Journal of Computer Applications

Received:2025-12-22 Revised:2026-03-03 Online:2026-03-20 Published:2026-03-20

主题先验引导的双上下文实体对齐模型

翟社平,杨乐童,刘雪,杨锐

西安邮电大学

通讯作者: 杨乐童
基金资助:
国家自然科学基金资助项目;国家级大学生创新创业计划训练项目;陕西省大学生创新创业训练计划项目;陕西省重点研发计划项目;陕西省重点研发计划项目;陕西省教育厅科学研究计划项目;陕西省社会科学基金资助项目;工业和信息化部通信软科学项目;西安市社会科学规划基金资助项目

Abstract

Abstract: Entity alignment(EA) in multi-source heterogeneous knowledge graphs(KG) is crucial for identifying semantically equivalent entities across graphs. To address the difficulty of separating hard negative samples—entities that are highly similar in semantics but not equivalent—and the matching errors caused by relying only on local structure or textual similarity, a Topic-Prior-Guided Dual-Context Entity Alignment (TPDC) model was proposed. A topic model was built from entity attribute texts to derive entity-level topic distributions, which served as topic priors to guide candidate pool construction and difficulty stratification, thus constraining the search space to a semantically concentrated subspace. A dual-context encoding network with neighbor and relation branches was designed to capture fine-grained structural semantics from multi-hop neighbors and relation paths. A curriculum contrastive learning strategy was introduced to increase the sampling ratio and loss weights of hard negatives in an easy-to-hard manner, improving discrimination in late training. Results on DBP15K show that Hits at 1 (Hits@1) increases by 0.04 and 5.18 percentage points over the second-best baseline on two subsets, Hits at 10 (Hits@10) increases by 0.32,1.13, and 0.05 percentage points, and Mean Reciprocal Rank (MRR) increases by 0.026,0.106,and 0.053,confirming better overall ranking quality and robust handling of hard negatives.

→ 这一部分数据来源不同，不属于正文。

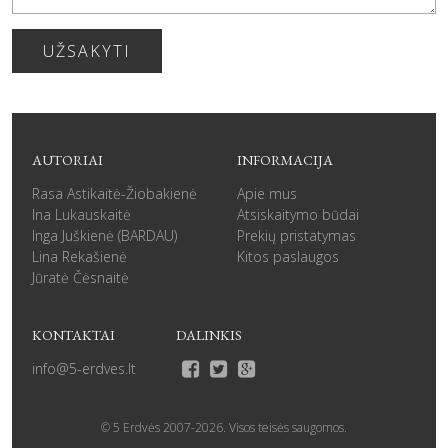
UŽSAKYTI
AUTORIAI
INFORMACIJA
Rasa Astikaitė-Žiobakienė
Apie mus
Ina Lukauskaitė
Atsiskaitymo būdai
Inga Juškienė (BARDAU)
Prekių pristatymas
Lina Rekašienė
Kitos paslaugos
Jūratė Čėsnaitė
KONTAKTAI
DALINKIS
info@5-erdves.lt
© 5 Erdvės 2007-
2026
. Visos teisės saugomos.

Key words: Knowledge Graphs(KG), Entity Alignment(EA), Topic Prior, Path-Enhanced Dual-Context, Curriculum Contrastive Learning

摘要： 摘要: 多源异构知识图谱(KG)中的实体对齐(EA)是识别跨图谱语义等价实体的关键任务。针对实际场景中语义高度相似但并非等价的实体易构成典型负样本、仅依赖局部邻域结构或文本相似度易导致匹配错误且决策边界难以精确划定的问题，提出了一种主题先验引导的双上下文实体对齐模型(TPDC)。基于实体属性文本构建主题模型生成实体级主题分布，并作为主题先验指导候选池构建与负样本难度分级，从全局语义层面将对齐搜索空间约束至语义集中的候选子空间。并设计由邻居上下文与关系上下文两路组成的双上下文编码网络，联合建模多跳邻居与关系路径的细粒度结构语义。最后引入课程式对比学习策略，按先易后难逐步提升困难负样本采样比例并加大其损失权重，使模型后期更聚焦区分语义相近但不等价的困难负样本。实验结果表明，在DBP15K的三个子数据集上，Hits@1在其中两个子数据集上相较于次优基线模型，分别提升了0.04和5.18个百分点；Hits@10相较各子集的次优基线模型分别提升了0.32、1.13、0.05个百分点。此外，平均倒数排名（MRR）相较各子集的次优基线模型，分别提升0.026、0.106、0.053，进一步验证了TPDC在综合排序质量上的优势。同时证明了其在处理困难负样本方面的有效性和鲁棒性。

关键词: 知识图谱, 实体对齐, 主题先验, 路径增强双上下文, 课程式对比学习

CLC Number:

TP391.1

翟社平杨乐童刘雪杨锐. 主题先验引导的双上下文实体对齐模型[J]. 《计算机应用》唯一官方网站, DOI: 10.11772/j.issn.1001-9081.2025121526.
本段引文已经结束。